→ Work item: In full and without alteration, return the records below.

============

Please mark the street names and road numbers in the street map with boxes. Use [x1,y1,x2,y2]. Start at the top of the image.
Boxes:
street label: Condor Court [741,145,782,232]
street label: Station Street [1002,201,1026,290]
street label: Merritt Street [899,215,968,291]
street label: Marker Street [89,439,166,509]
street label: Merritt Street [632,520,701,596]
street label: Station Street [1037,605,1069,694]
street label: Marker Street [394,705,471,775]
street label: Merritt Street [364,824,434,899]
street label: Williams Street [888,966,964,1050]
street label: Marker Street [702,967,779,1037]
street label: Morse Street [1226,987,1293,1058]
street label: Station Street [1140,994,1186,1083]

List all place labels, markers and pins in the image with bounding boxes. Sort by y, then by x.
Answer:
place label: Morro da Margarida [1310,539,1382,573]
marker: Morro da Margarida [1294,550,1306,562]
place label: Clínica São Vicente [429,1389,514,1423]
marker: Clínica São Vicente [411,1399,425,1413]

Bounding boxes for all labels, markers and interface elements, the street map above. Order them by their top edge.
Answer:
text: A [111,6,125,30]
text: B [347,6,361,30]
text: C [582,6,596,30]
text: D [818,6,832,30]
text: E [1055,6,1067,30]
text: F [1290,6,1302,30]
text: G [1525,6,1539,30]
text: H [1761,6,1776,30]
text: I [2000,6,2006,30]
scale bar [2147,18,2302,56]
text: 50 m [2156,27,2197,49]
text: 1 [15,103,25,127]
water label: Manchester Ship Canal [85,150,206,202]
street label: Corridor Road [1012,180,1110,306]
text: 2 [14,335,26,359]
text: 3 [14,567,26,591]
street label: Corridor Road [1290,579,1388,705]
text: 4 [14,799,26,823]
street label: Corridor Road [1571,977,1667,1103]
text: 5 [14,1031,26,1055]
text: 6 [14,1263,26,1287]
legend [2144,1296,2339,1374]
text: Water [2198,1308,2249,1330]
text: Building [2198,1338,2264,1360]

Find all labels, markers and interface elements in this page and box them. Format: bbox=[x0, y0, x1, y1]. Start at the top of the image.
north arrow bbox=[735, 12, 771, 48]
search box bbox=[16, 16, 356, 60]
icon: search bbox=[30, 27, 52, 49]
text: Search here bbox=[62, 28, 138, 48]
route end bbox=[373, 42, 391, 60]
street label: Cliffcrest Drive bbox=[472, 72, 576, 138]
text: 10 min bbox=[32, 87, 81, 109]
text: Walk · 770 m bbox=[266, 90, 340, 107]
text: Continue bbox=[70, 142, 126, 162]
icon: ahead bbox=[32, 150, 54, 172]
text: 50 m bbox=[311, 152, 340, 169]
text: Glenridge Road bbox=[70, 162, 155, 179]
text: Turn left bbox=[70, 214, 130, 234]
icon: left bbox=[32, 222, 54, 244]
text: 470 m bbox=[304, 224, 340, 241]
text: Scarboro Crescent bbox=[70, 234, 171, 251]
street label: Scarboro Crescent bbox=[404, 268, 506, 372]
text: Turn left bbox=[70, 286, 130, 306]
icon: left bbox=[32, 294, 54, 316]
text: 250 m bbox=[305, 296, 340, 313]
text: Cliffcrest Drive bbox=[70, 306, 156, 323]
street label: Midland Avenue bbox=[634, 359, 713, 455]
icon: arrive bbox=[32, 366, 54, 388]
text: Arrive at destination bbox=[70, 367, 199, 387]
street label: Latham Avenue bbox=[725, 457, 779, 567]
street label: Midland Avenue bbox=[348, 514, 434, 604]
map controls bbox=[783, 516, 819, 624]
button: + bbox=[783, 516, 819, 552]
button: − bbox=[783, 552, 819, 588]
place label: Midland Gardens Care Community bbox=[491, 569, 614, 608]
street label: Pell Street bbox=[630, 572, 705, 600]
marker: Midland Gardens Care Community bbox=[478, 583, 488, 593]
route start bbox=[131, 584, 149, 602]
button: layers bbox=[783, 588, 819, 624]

============

→ Response below:
Please mark the street names and road numbers in the street map with boxes. Use [x1,y1,x2,y2]. Start at the top of the image.
Boxes:
street label: Condor Court [741,145,782,232]
street label: Station Street [1002,201,1026,290]
street label: Merritt Street [899,215,968,291]
street label: Marker Street [89,439,166,509]
street label: Merritt Street [632,520,701,596]
street label: Station Street [1037,605,1069,694]
street label: Marker Street [394,705,471,775]
street label: Merritt Street [364,824,434,899]
street label: Williams Street [888,966,964,1050]
street label: Marker Street [702,967,779,1037]
street label: Morse Street [1226,987,1293,1058]
street label: Station Street [1140,994,1186,1083]

List all place labels, markers and pins in the image with bounding boxes. Sort by y, then by x.
Answer:
place label: Morro da Margarida [1310,539,1382,573]
marker: Morro da Margarida [1294,550,1306,562]
place label: Clínica São Vicente [429,1389,514,1423]
marker: Clínica São Vicente [411,1399,425,1413]

Bounding boxes for all labels, markers and interface elements, the street map above. Order them by their top edge.
Answer:
text: A [111,6,125,30]
text: B [347,6,361,30]
text: C [582,6,596,30]
text: D [818,6,832,30]
text: E [1055,6,1067,30]
text: F [1290,6,1302,30]
text: G [1525,6,1539,30]
text: H [1761,6,1776,30]
text: I [2000,6,2006,30]
scale bar [2147,18,2302,56]
text: 50 m [2156,27,2197,49]
text: 1 [15,103,25,127]
water label: Manchester Ship Canal [85,150,206,202]
street label: Corridor Road [1012,180,1110,306]
text: 2 [14,335,26,359]
text: 3 [14,567,26,591]
street label: Corridor Road [1290,579,1388,705]
text: 4 [14,799,26,823]
street label: Corridor Road [1571,977,1667,1103]
text: 5 [14,1031,26,1055]
text: 6 [14,1263,26,1287]
legend [2144,1296,2339,1374]
text: Water [2198,1308,2249,1330]
text: Building [2198,1338,2264,1360]

Find all labels, markers and interface elements in this page and box them. Format: bbox=[x0, y0, x1, y1]. Start at the top of the image.
north arrow bbox=[735, 12, 771, 48]
search box bbox=[16, 16, 356, 60]
icon: search bbox=[30, 27, 52, 49]
text: Search here bbox=[62, 28, 138, 48]
route end bbox=[373, 42, 391, 60]
street label: Cliffcrest Drive bbox=[472, 72, 576, 138]
text: 10 min bbox=[32, 87, 81, 109]
text: Walk · 770 m bbox=[266, 90, 340, 107]
text: Continue bbox=[70, 142, 126, 162]
icon: ahead bbox=[32, 150, 54, 172]
text: 50 m bbox=[311, 152, 340, 169]
text: Glenridge Road bbox=[70, 162, 155, 179]
text: Turn left bbox=[70, 214, 130, 234]
icon: left bbox=[32, 222, 54, 244]
text: 470 m bbox=[304, 224, 340, 241]
text: Scarboro Crescent bbox=[70, 234, 171, 251]
street label: Scarboro Crescent bbox=[404, 268, 506, 372]
text: Turn left bbox=[70, 286, 130, 306]
icon: left bbox=[32, 294, 54, 316]
text: 250 m bbox=[305, 296, 340, 313]
text: Cliffcrest Drive bbox=[70, 306, 156, 323]
street label: Midland Avenue bbox=[634, 359, 713, 455]
icon: arrive bbox=[32, 366, 54, 388]
text: Arrive at destination bbox=[70, 367, 199, 387]
street label: Latham Avenue bbox=[725, 457, 779, 567]
street label: Midland Avenue bbox=[348, 514, 434, 604]
map controls bbox=[783, 516, 819, 624]
button: + bbox=[783, 516, 819, 552]
button: − bbox=[783, 552, 819, 588]
place label: Midland Gardens Care Community bbox=[491, 569, 614, 608]
street label: Pell Street bbox=[630, 572, 705, 600]
marker: Midland Gardens Care Community bbox=[478, 583, 488, 593]
route start bbox=[131, 584, 149, 602]
button: layers bbox=[783, 588, 819, 624]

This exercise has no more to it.